A person looking out the window of a stationary train notices that raindrops are falling vertically down at a speed of 8.2 m/s relative to the ground. When the train moves at a constant velocity, the raindrops make an angle of 62° when they move past the window. How fast is the train moving?

Wouldn't tan 62= V/6.2

Of course, it is not clear how the angle is measured, either to the vertical or horizontal.

opps, typo, tan 62=V/8.2

15.42

To determine the speed of the train, we can use trigonometric relationships. Let's break down the problem:

Let v be the velocity of the train relative to the ground, and let θ be the angle the raindrops make with respect to the vertical when observed from the moving train.

From the perspective of the person in the stationary train, the motion of the raindrops appears vertical, so the vertical component of their velocity remains 8.2 m/s.

When the train moves, the motion of the raindrops consists of two components: the vertical component and the horizontal component due to the train's velocity.

Therefore, we need to resolve the velocity vector of the raindrops into horizontal and vertical components.

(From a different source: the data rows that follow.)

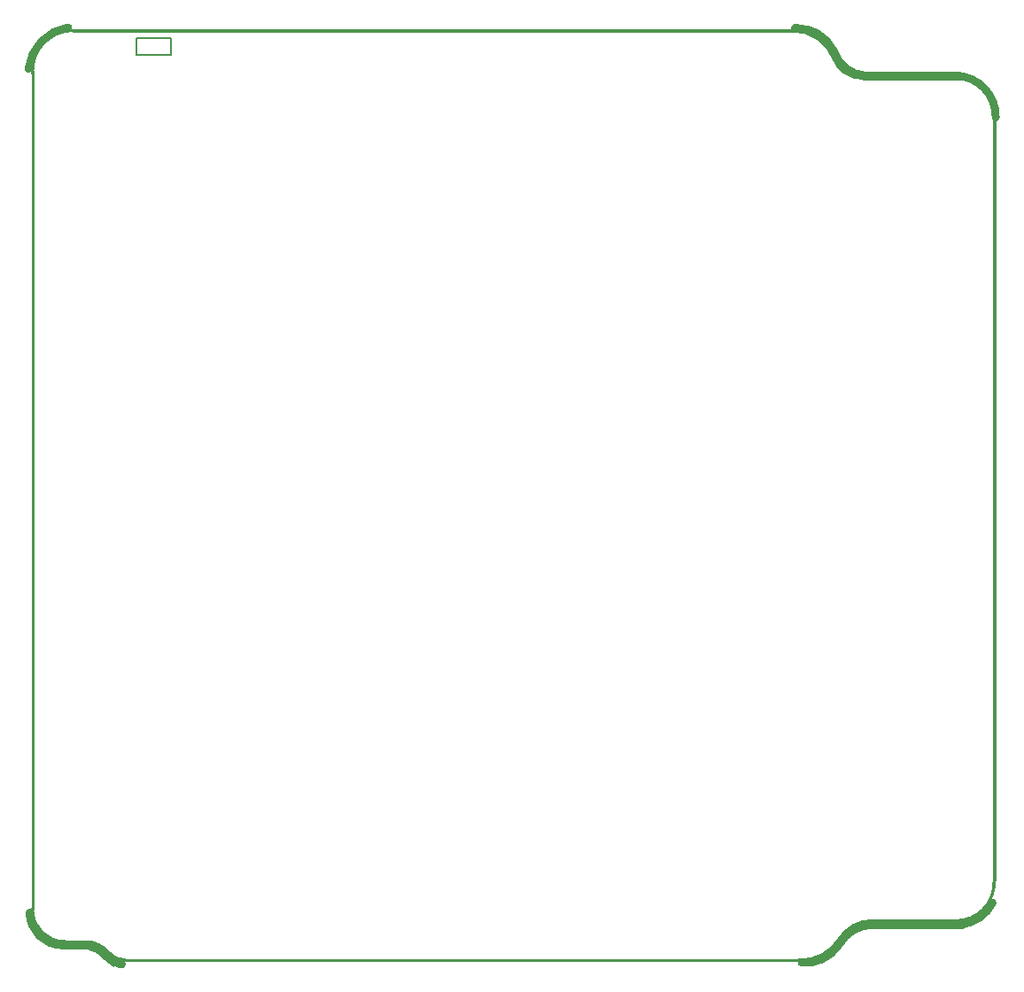
<source format=gko>
G04*
G04 #@! TF.GenerationSoftware,Altium Limited,Altium Designer,18.1.7 (191)*
G04*
G04 Layer_Color=16711935*
%FSLAX25Y25*%
%MOIN*%
G70*
G01*
G75*
%ADD10C,0.01000*%
%ADD16C,0.00787*%
%ADD119C,0.03000*%
D10*
X276597Y672489D02*
G03*
X261646Y656932I303J-15254D01*
G01*
X290890Y324854D02*
G03*
X283185Y329480I-9648J-7340D01*
G01*
X261630Y341685D02*
G03*
X274031Y329480I12303J98D01*
G01*
X550457Y322678D02*
G03*
X564903Y330081I1333J15195D01*
G01*
X576653Y337354D02*
G03*
X564903Y330081I1070J-14856D01*
G01*
X610430Y337365D02*
G03*
X623535Y352792I-1579J14621D01*
G01*
X623343Y641705D02*
G03*
X611138Y654480I-12490J285D01*
G01*
X290890Y324854D02*
G03*
X295980Y322574I5012J4367D01*
G01*
X563097Y661806D02*
G03*
X573853Y654480I10806J4307D01*
G01*
X563183Y661511D02*
G03*
X547433Y672377I-15489J-5603D01*
G01*
X261630Y341685D02*
Y657235D01*
X276689Y672492D02*
X547694D01*
X274031Y329480D02*
X283185D01*
X576653Y337354D02*
X610567D01*
X573903Y654480D02*
X611138D01*
X623551Y352787D02*
Y641794D01*
X295980Y322574D02*
X553268D01*
X276626Y672654D02*
G03*
X261531Y656264I435J-15546D01*
G01*
X561803Y665073D02*
G03*
X550626Y672654I-11018J-4215D01*
G01*
X563022Y661886D02*
G03*
X573076Y654642I10532J4019D01*
G01*
X623365Y641708D02*
G03*
X610925Y654642I-12687J247D01*
G01*
X609075Y337545D02*
G03*
X623365Y351914I30J14260D01*
G01*
X577417Y337545D02*
G03*
X565059Y330674I31J-14604D01*
G01*
X550000Y322736D02*
G03*
X565059Y330674I661J17000D01*
G01*
X290174Y325762D02*
G03*
X296457Y322736I6097J4625D01*
G01*
X290271Y325688D02*
G03*
X281693Y329653I-8805J-7785D01*
G01*
X261532Y341993D02*
G03*
X274182Y329653I12282J-63D01*
G01*
X561803Y665073D02*
X563022Y661886D01*
X276626Y672654D02*
X550785D01*
X573076Y654642D02*
X577020D01*
X610925D01*
X623365Y351914D02*
Y641708D01*
X577417Y337545D02*
X609105D01*
X296457Y322736D02*
X550000D01*
X274182Y329653D02*
X281693D01*
X261531Y656264D02*
X261532Y341993D01*
D16*
X313681Y663240D02*
Y669539D01*
X300689Y663240D02*
Y669539D01*
X313681D01*
X300689Y663240D02*
X313681D01*
D119*
X563040Y664922D02*
G03*
X548583Y673504I-13889J-6929D01*
G01*
X563159Y664795D02*
G03*
X574921Y655543I12705J4049D01*
G01*
X624061Y639820D02*
G03*
X609082Y655500I-15329J350D01*
G01*
X611221Y336142D02*
G03*
X622853Y344302I-1578J14621D01*
G01*
X576947Y335935D02*
G03*
X565197Y328661I1070J-14856D01*
G01*
X551037Y321689D02*
G03*
X564764Y327992I1333J15195D01*
G01*
X289772Y323642D02*
G03*
X282067Y328268I-9648J-7340D01*
G01*
X290107Y323343D02*
G03*
X295197Y321063I5012J4367D01*
G01*
X260512Y340473D02*
G03*
X272913Y328268I12303J98D01*
G01*
X274991Y673667D02*
G03*
X260039Y658110I2889J-17740D01*
G01*
X574921Y655543D02*
X610346D01*
X577307Y336142D02*
X611221D01*
X272913Y328268D02*
X282067D01*
M02*

</source>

The vertical component of the raindrop's velocity is still 8.2 m/s, as this remains unchanged.

The horizontal component of the raindrop's velocity is v, the velocity of the train.

Using trigonometry, we can relate the vertical and horizontal components of the raindrop's velocity to the angle θ:

tan(θ) = vertical component / horizontal component
tan(θ) = 8.2 m/s / v

Rearranging this equation to solve for v, we have:

v = 8.2 m/s / tan(θ)

Plugging in the given angle θ of 62°, we can now calculate the speed of the train:

v = 8.2 m/s / tan(62°)

Calculating this expression, we find that the speed of the train is approximately 18.4 m/s.